President Barack Obama planned to announce on Tuesday that two new manufacturing institutes aimed at creating quality jobs would be located in Chicago and Detroit and be supported by $140 million in federal funds, the White House said in a statement.
In an afternoon event, Obama will say that both of the institutes will be led by the Defense Department. The Detroit institute will focus on lightweight and modern metals manufacturing, while the Chicago-based hub will be based around digital manufacturing and design technologies.
Obama, whose calls Chicago his home town, is seeking ways to find jobs for middle-class Americans and raise their incomes. In the absence of a consensus in Congress on how to proceed, he is acting on his own where he can.
Part of that push is an effort to expand manufacturing jobs, many of which were lost in preceding decades as U.S. companies searched for cheaper labor abroad.
With a Republican-led House of Representatives focused on cutting federal spending and reducing the size of government, the president has been forced to scale back his plans for the institutes, finding money from savings within existing programs rather than securing a big chunk of new spending for them.

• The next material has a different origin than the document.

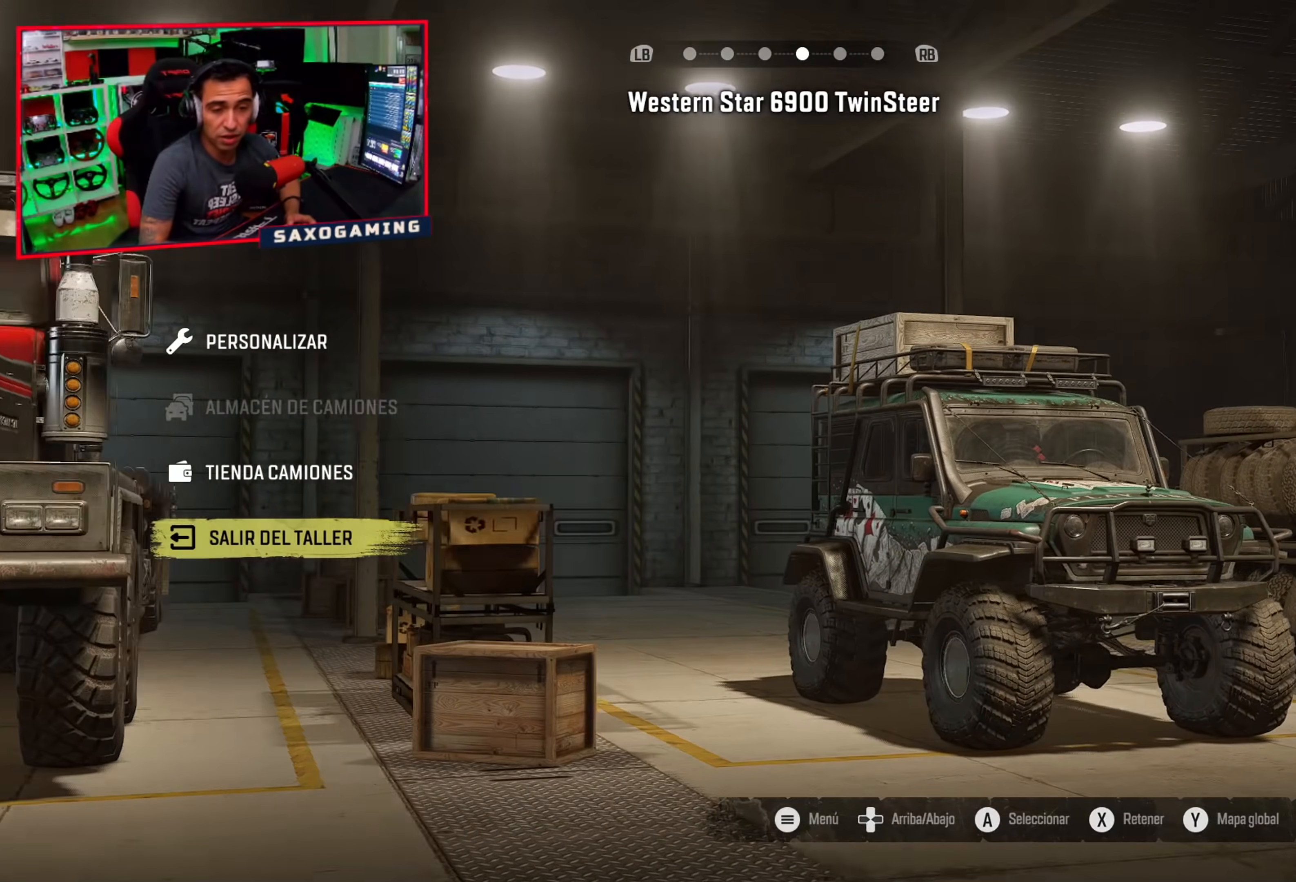
{"buttons": [], "left_stick": "center", "right_stick": "center", "events": [[50, "L1", "up"]]}
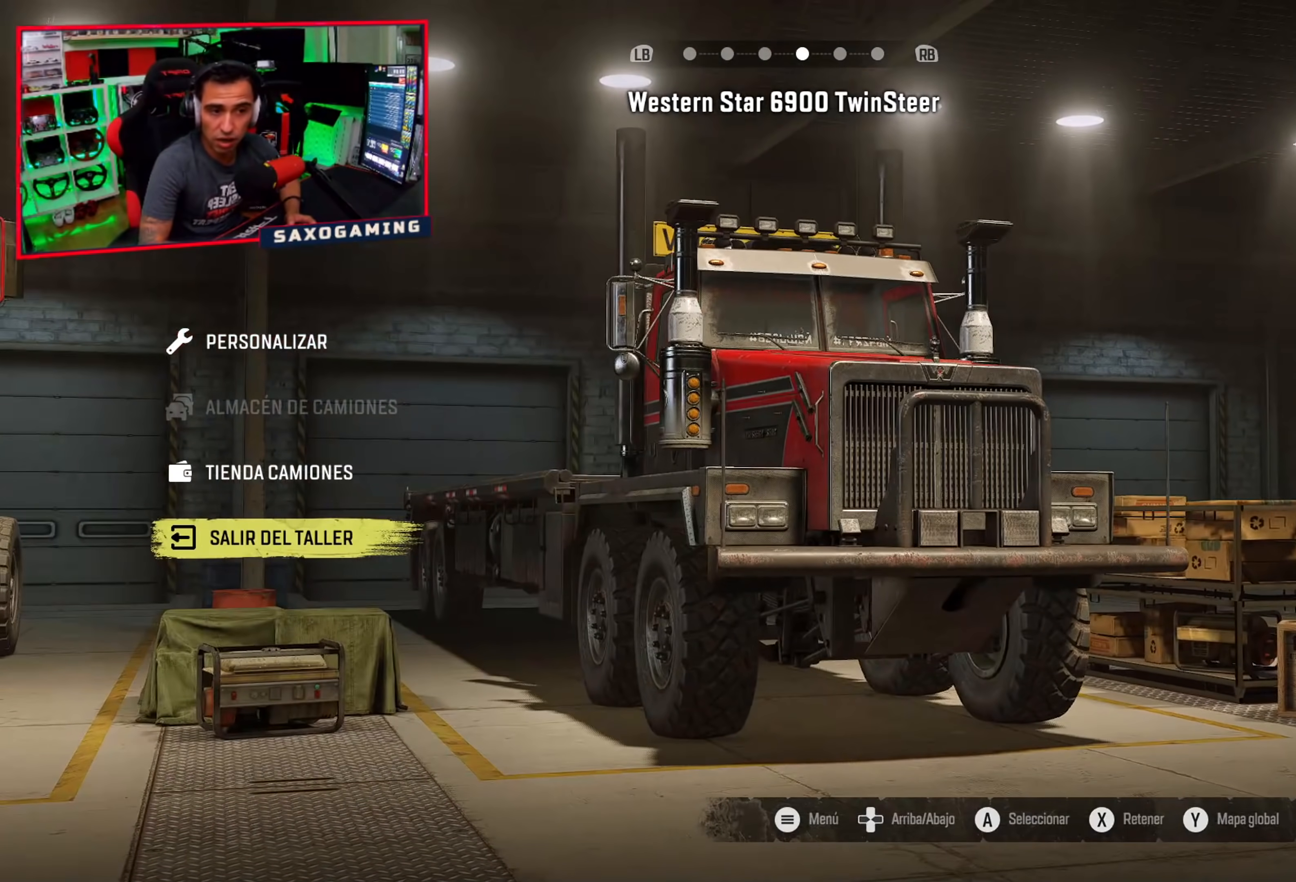
{"buttons": [], "left_stick": "center", "right_stick": "center", "events": []}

Obama will also announce a competition for the next manufacturing institute, this one on advanced composites, as part of his pledge to launch four institutes this year.
Obama introduced the manufacturing innovation institute idea in 2013. It is based on a German model and draws on a pilot program in Youngstown, Ohio. The president's goal is for there to be 45 such institutes in all.
The administration in January announced the first one in Raleigh, North Carolina, which is focused on spurring development of energy-efficient, high-power electronic chips.